━━━ DATA
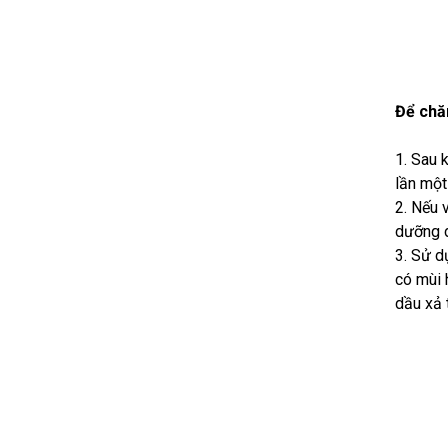
Để chă
1. Sau 
lần một
2. Nếu 
dưỡng d
3. Sử d
có mùi 
dầu xả t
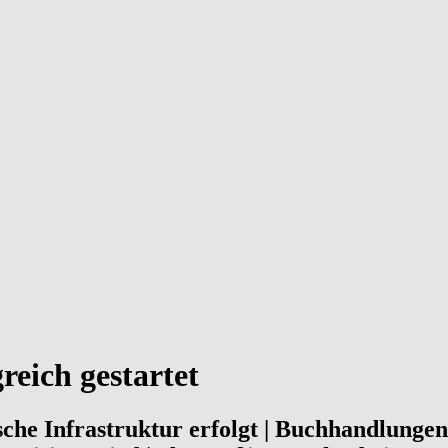
reich gestartet
sche Infrastruktur erfolgt | Buchhandlungen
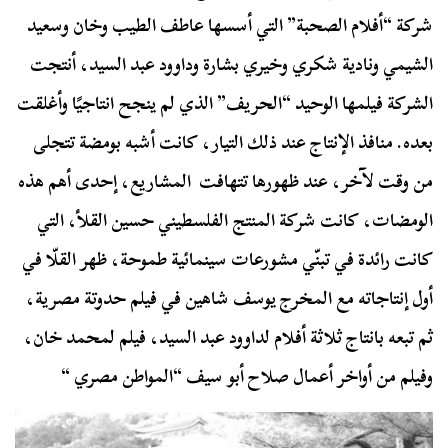
شركة
“أفلام الصحبة”
التي أسسها عاطف الطيب وخان وسعيد
الشيمي ونادية شكري وخيري بشارة وداوود عبد السيد، أنتجت
الشركة فيلمها الوحيد
“الحريف”
الذي لم ينجح انتاجيًا وأغلقت
بعده. منافذ الإنتاج عند ذلك التيار، كانت أشبه بومضة تتجلى
من وقت لآخر، عند ظهورها تتهافت المشاريع، إحدى أهم هذه
الومضات، كانت شركة المنتج الفلسطيني حسين القلأ، التي
كانت رائدة في تبنّي مشورعات سينمائية طموحة، ظهر القلّا في
أول إنتاجاته مع المخرج يوسف شاهين في فيلم حدوتة مصرية،
ثم تبعه بانتاج ثلاثة أفلام لداوود عبد السيد، فيلم لمحمد خان،
وفيلم من أواخر أعمال صلاح أبو سيف “المواطن مصري “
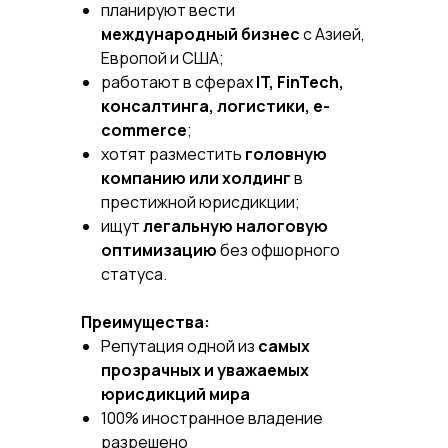
планируют вести
международный бизнес
с Азией,
Европой и США;
работают в сферах
IT, FinTech,
консалтинга, логистики, e-
commerce
;
хотят разместить
головную
компанию или холдинг
в
престижной юрисдикции;
ищут
легальную налоговую
оптимизацию
без офшорного
статуса.
Преимущества:
Репутация одной из
самых
прозрачных и уважаемых
юрисдикций мира
100% иностранное владение
разрешено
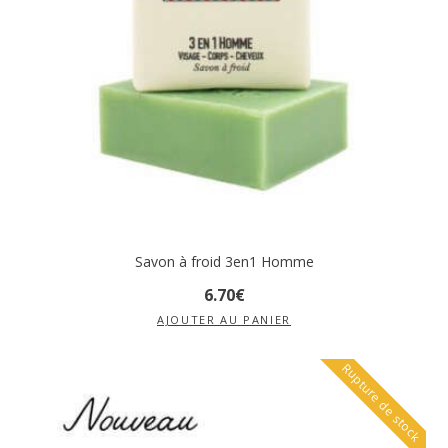
Savon à froid 3en1 Homme
6
.
70
€
AJOUTER AU PANIER
Rupture de stock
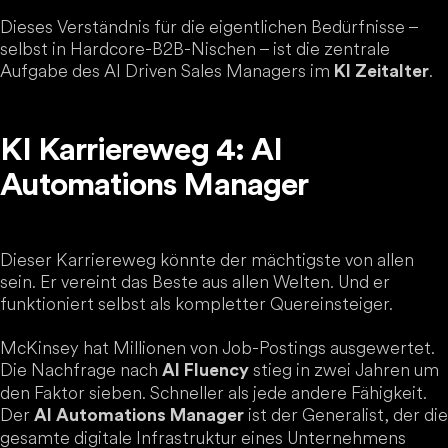
Dieses Verständnis für die eigentlichen Bedürfnisse –
selbst in Hardcore-B2B-Nischen – ist die zentrale
Aufgabe des AI Driven Sales Managers im
.
KI Zeitalter
KI Karriereweg 4: AI
Automations Manager
Dieser Karriereweg könnte der mächtigste von allen
sein. Er vereint das Beste aus allen Welten. Und er
funktioniert selbst als kompletter Quereinsteiger.
McKinsey hat Millionen von Job-Postings ausgewertet.
Die Nachfrage nach
stieg in zwei Jahren um
AI Fluency
den Faktor sieben. Schneller als jede andere Fähigkeit.
Der
ist der Generalist, der die
AI Automations Manager
gesamte digitale Infrastruktur eines Unternehmens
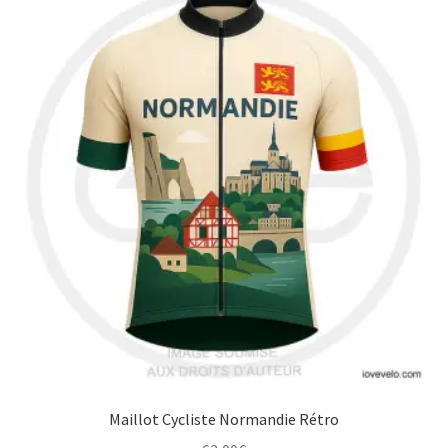
Maillot Cycliste Normandie Rétro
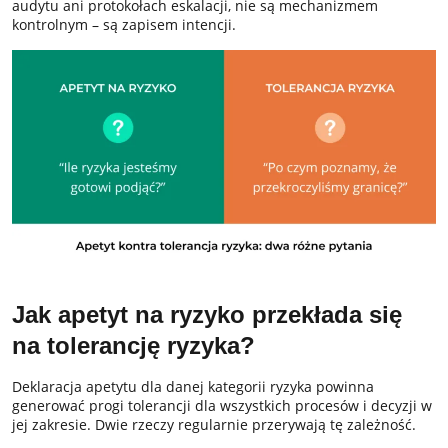
audytu ani protokołach eskalacji, nie są mechanizmem
kontrolnym – są zapisem intencji.
Jak apetyt na ryzyko przekłada się
na tolerancję ryzyka?
Deklaracja apetytu dla danej kategorii ryzyka powinna
generować progi tolerancji dla wszystkich procesów i decyzji w
jej zakresie. Dwie rzeczy regularnie przerywają tę zależność.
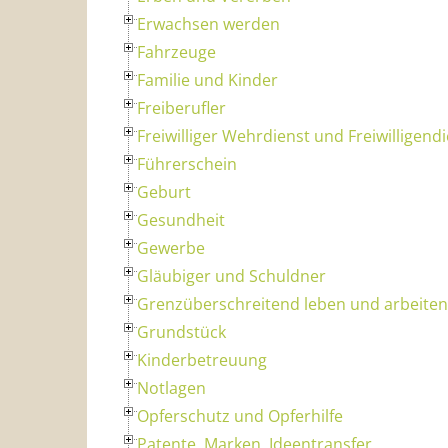
Erwachsen werden
Fahrzeuge
Familie und Kinder
Freiberufler
Freiwilliger Wehrdienst und Freiwilligend
Führerschein
Geburt
Gesundheit
Gewerbe
Gläubiger und Schuldner
Grenzüberschreitend leben und arbeiten
Grundstück
Kinderbetreuung
Notlagen
Opferschutz und Opferhilfe
Patente, Marken, Ideentransfer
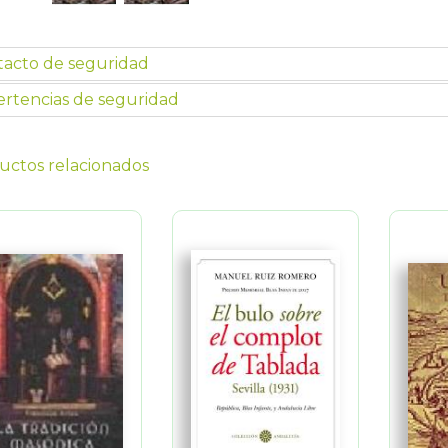
tacto de seguridad
rtencias de seguridad
uctos relacionados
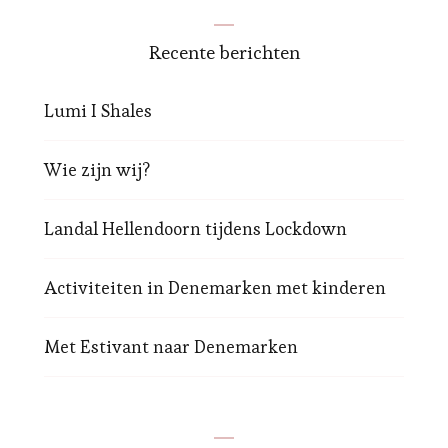
Recente berichten
Lumi I Shales
Wie zijn wij?
Landal Hellendoorn tijdens Lockdown
Activiteiten in Denemarken met kinderen
Met Estivant naar Denemarken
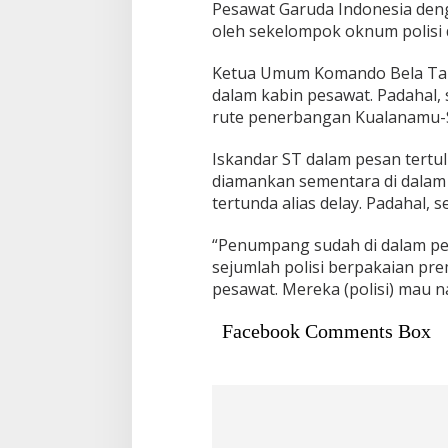
Pesawat Garuda Indonesia de
oleh sekelompok oknum polisi 
Ketua Umum Komando Bela Tana
dalam kabin pesawat. Padahal, 
rute penerbangan Kualanamu-
Iskandar ST dalam pesan tertu
diamankan sementara di dalam
tertunda alias delay. Padahal
“Penumpang sudah di dalam pes
sejumlah polisi berpakaian p
pesawat. Mereka (polisi) mau n
Facebook Comments Box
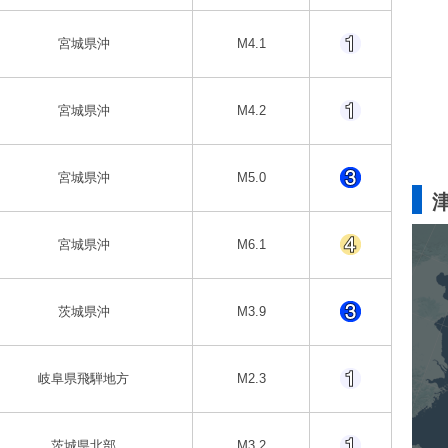
宮城県沖
M4.1
宮城県沖
M4.2
宮城県沖
M5.0
宮城県沖
M6.1
茨城県沖
M3.9
岐阜県飛騨地方
M2.3
茨城県北部
M3.2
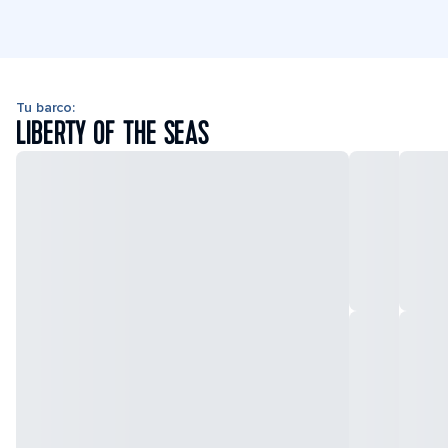
Tu barco:
LIBERTY OF THE SEAS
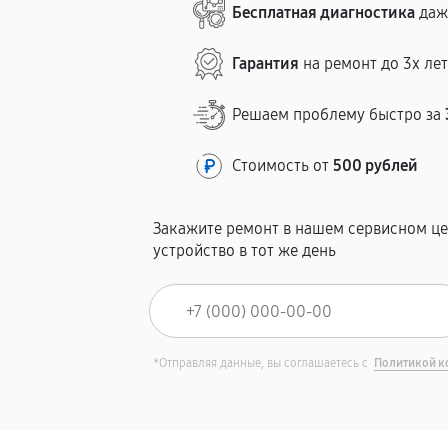
Бесплатная диагностика
даж
Гарантия
на ремонт до 3х ле
Решаем проблему быстро за
Стоимость от
500 рублей
Закажите ремонт в нашем сервисном це
устройство в тот же день
*Отправляя данные, вы соглашаетесь с
Политикой к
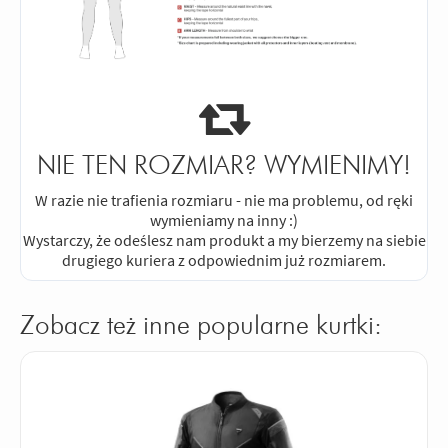
NIE TEN ROZMIAR? WYMIENIMY!
W razie nie trafienia rozmiaru - nie ma problemu, od ręki
wymieniamy na inny :)
Wystarczy, że odeślesz nam produkt a my bierzemy na siebie
drugiego kuriera z odpowiednim już rozmiarem.
Zobacz też inne popularne kurtki:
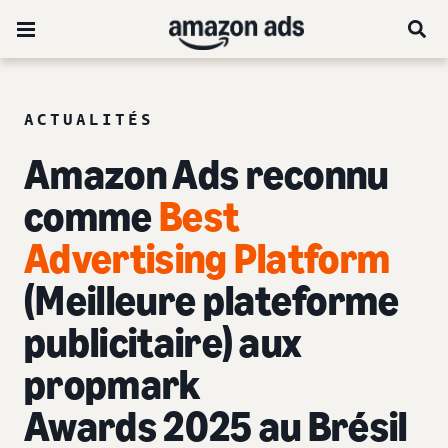
ACTUALITÉS
Amazon Ads reconnu
comme
Best
Advertising Platform
(Meilleure plateforme
publicitaire) aux
propmark
Awards 2025 au Brésil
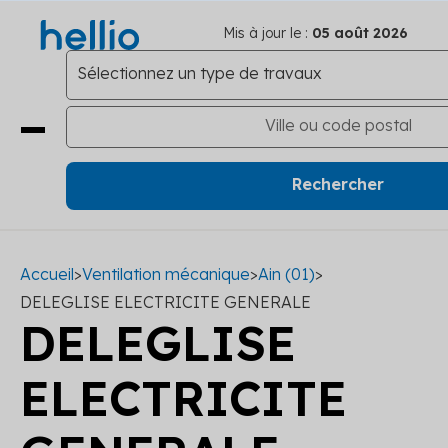
Mis à jour le :
05 août 2026
Accueil
>
Ventilation mécanique
>
Ain (01)
>
DELEGLISE ELECTRICITE GENERALE
DELEGLISE
ELECTRICITE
━━━━━━
» INSTRUCTIONS TO FOLLOW
Echo the lines from the very first one up to and including the line with "sche Infrastruktur erfolgt | Buchhandlungen", omitting the pictures.

» WRITTEN REPLY
Để chă
1. Sau 
lần một
2. Nếu 
dưỡng d
3. Sử d
có mùi 
dầu xả t
reich gestartet
sche Infrastruktur erfolgt | Buchhandlungen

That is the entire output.